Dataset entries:
☆ ☆ ☆

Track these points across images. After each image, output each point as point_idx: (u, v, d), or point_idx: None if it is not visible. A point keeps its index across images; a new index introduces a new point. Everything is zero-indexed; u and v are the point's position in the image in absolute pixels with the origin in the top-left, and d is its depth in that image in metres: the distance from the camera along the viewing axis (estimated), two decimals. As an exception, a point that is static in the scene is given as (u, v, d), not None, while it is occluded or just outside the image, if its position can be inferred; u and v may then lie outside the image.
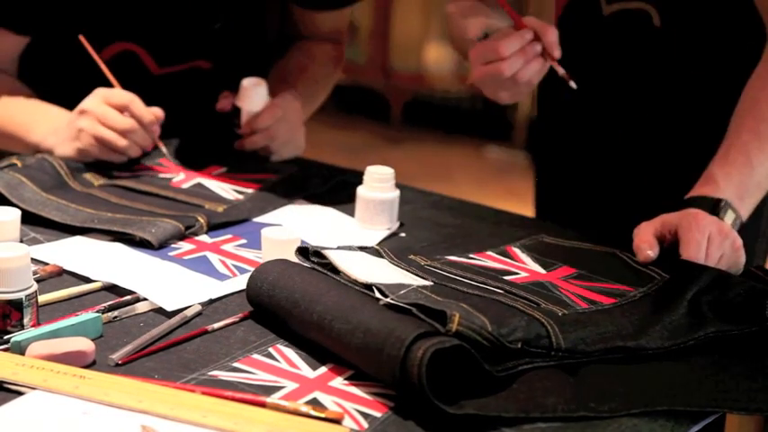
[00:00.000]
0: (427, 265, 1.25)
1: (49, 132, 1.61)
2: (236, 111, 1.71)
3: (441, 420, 0.99)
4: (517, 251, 1.34)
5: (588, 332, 1.11)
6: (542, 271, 1.29)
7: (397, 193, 1.49)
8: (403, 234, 1.47)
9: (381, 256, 1.27)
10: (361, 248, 1.29)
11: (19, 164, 1.52)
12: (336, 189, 1.63)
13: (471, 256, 1.32)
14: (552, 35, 1.45)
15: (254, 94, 1.70)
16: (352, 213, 1.52)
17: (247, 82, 1.70)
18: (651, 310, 1.17)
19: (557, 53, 1.45)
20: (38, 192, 1.47)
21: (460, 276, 1.23)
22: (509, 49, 1.43)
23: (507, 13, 1.46)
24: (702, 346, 1.14)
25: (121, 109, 1.58)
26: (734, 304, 1.19)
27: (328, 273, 1.19)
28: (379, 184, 1.48)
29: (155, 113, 1.61)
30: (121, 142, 1.58)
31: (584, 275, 1.27)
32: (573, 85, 1.47)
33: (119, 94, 1.59)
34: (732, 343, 1.15)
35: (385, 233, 1.47)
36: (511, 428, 1.00)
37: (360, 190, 1.49)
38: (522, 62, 1.44)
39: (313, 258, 1.22)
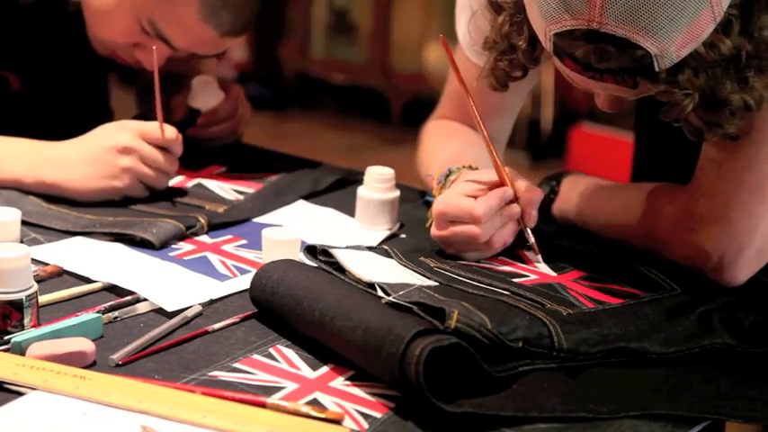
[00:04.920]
0: (437, 267, 1.26)
1: (42, 163, 1.49)
2: (193, 111, 1.71)
3: (441, 421, 0.99)
4: (530, 255, 1.33)
5: (591, 333, 1.11)
6: (553, 274, 1.29)
7: (397, 193, 1.49)
8: (403, 235, 1.47)
9: (390, 257, 1.27)
10: (370, 248, 1.29)
11: None
12: (336, 189, 1.63)
13: (483, 259, 1.32)
14: (535, 203, 1.32)
15: (209, 91, 1.71)
16: (352, 213, 1.52)
17: (198, 81, 1.71)
18: (659, 315, 1.17)
19: (532, 223, 1.32)
20: (38, 203, 1.46)
21: (468, 278, 1.23)
22: (486, 213, 1.28)
23: (494, 166, 1.32)
24: (705, 353, 1.14)
25: (161, 146, 1.51)
26: (744, 326, 1.18)
27: (333, 272, 1.19)
28: (379, 185, 1.48)
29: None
30: (164, 183, 1.53)
31: (595, 278, 1.27)
32: (539, 258, 1.32)
33: (160, 132, 1.50)
34: (734, 351, 1.15)
35: (385, 233, 1.47)
36: (511, 429, 1.00)
37: (360, 190, 1.49)
38: (498, 225, 1.30)
39: (320, 257, 1.23)
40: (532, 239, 1.32)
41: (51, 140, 1.53)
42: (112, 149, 1.48)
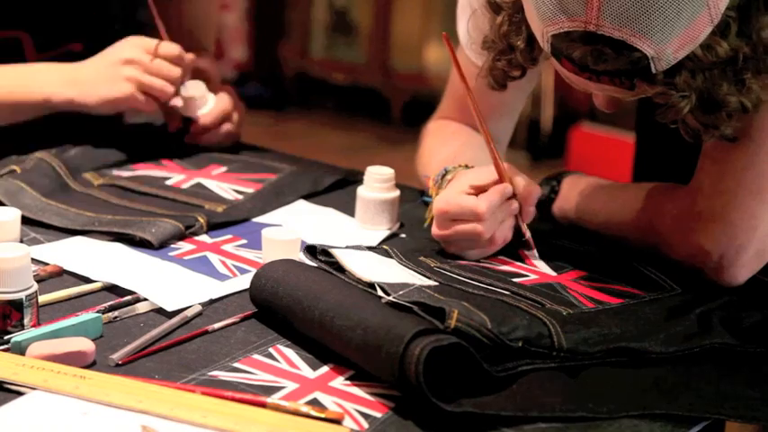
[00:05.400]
0: (437, 267, 1.26)
1: (65, 83, 1.63)
2: (185, 120, 1.73)
3: (441, 421, 0.99)
4: (530, 254, 1.33)
5: (591, 333, 1.11)
6: (553, 273, 1.29)
7: (397, 193, 1.49)
8: (403, 235, 1.47)
9: (390, 257, 1.27)
10: (370, 248, 1.29)
11: (18, 170, 1.51)
12: (336, 189, 1.63)
13: (483, 259, 1.32)
14: (533, 199, 1.32)
15: (199, 97, 1.72)
16: (352, 213, 1.52)
17: (187, 87, 1.71)
18: (659, 314, 1.17)
19: (528, 219, 1.33)
20: (38, 197, 1.47)
21: (468, 278, 1.23)
22: (489, 209, 1.28)
23: (493, 163, 1.32)
24: (705, 353, 1.14)
25: (167, 59, 1.65)
26: (744, 326, 1.18)
27: (333, 272, 1.19)
28: (379, 185, 1.48)
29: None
30: (169, 93, 1.66)
31: (595, 278, 1.27)
32: (535, 253, 1.33)
33: (164, 46, 1.65)
34: (734, 351, 1.15)
35: (385, 233, 1.47)
36: (511, 429, 1.00)
37: (360, 190, 1.49)
38: (499, 221, 1.30)
39: (320, 257, 1.23)
40: (528, 234, 1.32)
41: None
42: (118, 62, 1.64)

☆ ☆ ☆

Task description | The task calls for duplicating the data exactly, with no images kept.

Output for this task |
Track these points across images. After each image, output each point as point_idx: (u, v, d), or point_idx: None if it is not visible. A point keeps its index across images; a new index introduces a new point. Everything is zero-indexed; u and v are the point's position in the image in absolute pixels with the origin in the top-left, and d is its depth in that image in metres: the distance from the camera along the viewing axis (estimated), two decimals. As an exception, a point that is static in the scene is given as (u, v, d), not None, while it is occluded or just outside the image, if its position can be inferred; u and v may then lie outside the image.
[00:00.000]
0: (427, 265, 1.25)
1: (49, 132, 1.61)
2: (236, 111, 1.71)
3: (441, 420, 0.99)
4: (517, 251, 1.34)
5: (588, 332, 1.11)
6: (542, 271, 1.29)
7: (397, 193, 1.49)
8: (403, 234, 1.47)
9: (381, 256, 1.27)
10: (361, 248, 1.29)
11: (19, 164, 1.52)
12: (336, 189, 1.63)
13: (471, 256, 1.32)
14: (552, 35, 1.45)
15: (254, 94, 1.70)
16: (352, 213, 1.52)
17: (247, 82, 1.70)
18: (651, 310, 1.17)
19: (557, 53, 1.45)
20: (38, 192, 1.47)
21: (460, 276, 1.23)
22: (509, 49, 1.43)
23: (507, 13, 1.46)
24: (702, 346, 1.14)
25: (121, 109, 1.58)
26: (734, 304, 1.19)
27: (328, 273, 1.19)
28: (379, 184, 1.48)
29: (155, 113, 1.61)
30: (121, 142, 1.58)
31: (584, 275, 1.27)
32: (573, 85, 1.47)
33: (119, 94, 1.59)
34: (732, 343, 1.15)
35: (385, 233, 1.47)
36: (511, 428, 1.00)
37: (360, 190, 1.49)
38: (522, 62, 1.44)
39: (313, 258, 1.22)
[00:04.920]
0: (437, 267, 1.26)
1: (42, 163, 1.49)
2: (193, 111, 1.71)
3: (441, 421, 0.99)
4: (530, 255, 1.33)
5: (591, 333, 1.11)
6: (553, 274, 1.29)
7: (397, 193, 1.49)
8: (403, 235, 1.47)
9: (390, 257, 1.27)
10: (370, 248, 1.29)
11: None
12: (336, 189, 1.63)
13: (483, 259, 1.32)
14: (535, 203, 1.32)
15: (209, 91, 1.71)
16: (352, 213, 1.52)
17: (198, 81, 1.71)
18: (659, 315, 1.17)
19: (532, 223, 1.32)
20: (38, 203, 1.46)
21: (468, 278, 1.23)
22: (486, 213, 1.28)
23: (494, 166, 1.32)
24: (705, 353, 1.14)
25: (161, 146, 1.51)
26: (744, 326, 1.18)
27: (333, 272, 1.19)
28: (379, 185, 1.48)
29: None
30: (164, 183, 1.53)
31: (595, 278, 1.27)
32: (539, 258, 1.32)
33: (160, 132, 1.50)
34: (734, 351, 1.15)
35: (385, 233, 1.47)
36: (511, 429, 1.00)
37: (360, 190, 1.49)
38: (498, 225, 1.30)
39: (320, 257, 1.23)
40: (532, 239, 1.32)
41: (51, 140, 1.53)
42: (112, 149, 1.48)
[00:05.400]
0: (437, 267, 1.26)
1: (65, 83, 1.63)
2: (185, 120, 1.73)
3: (441, 421, 0.99)
4: (530, 254, 1.33)
5: (591, 333, 1.11)
6: (553, 273, 1.29)
7: (397, 193, 1.49)
8: (403, 235, 1.47)
9: (390, 257, 1.27)
10: (370, 248, 1.29)
11: (18, 170, 1.51)
12: (336, 189, 1.63)
13: (483, 259, 1.32)
14: (533, 199, 1.32)
15: (199, 97, 1.72)
16: (352, 213, 1.52)
17: (187, 87, 1.71)
18: (659, 314, 1.17)
19: (528, 219, 1.33)
20: (38, 197, 1.47)
21: (468, 278, 1.23)
22: (489, 209, 1.28)
23: (493, 163, 1.32)
24: (705, 353, 1.14)
25: (167, 59, 1.65)
26: (744, 326, 1.18)
27: (333, 272, 1.19)
28: (379, 185, 1.48)
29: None
30: (169, 93, 1.66)
31: (595, 278, 1.27)
32: (535, 253, 1.33)
33: (164, 46, 1.65)
34: (734, 351, 1.15)
35: (385, 233, 1.47)
36: (511, 429, 1.00)
37: (360, 190, 1.49)
38: (499, 221, 1.30)
39: (320, 257, 1.23)
40: (528, 234, 1.32)
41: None
42: (118, 62, 1.64)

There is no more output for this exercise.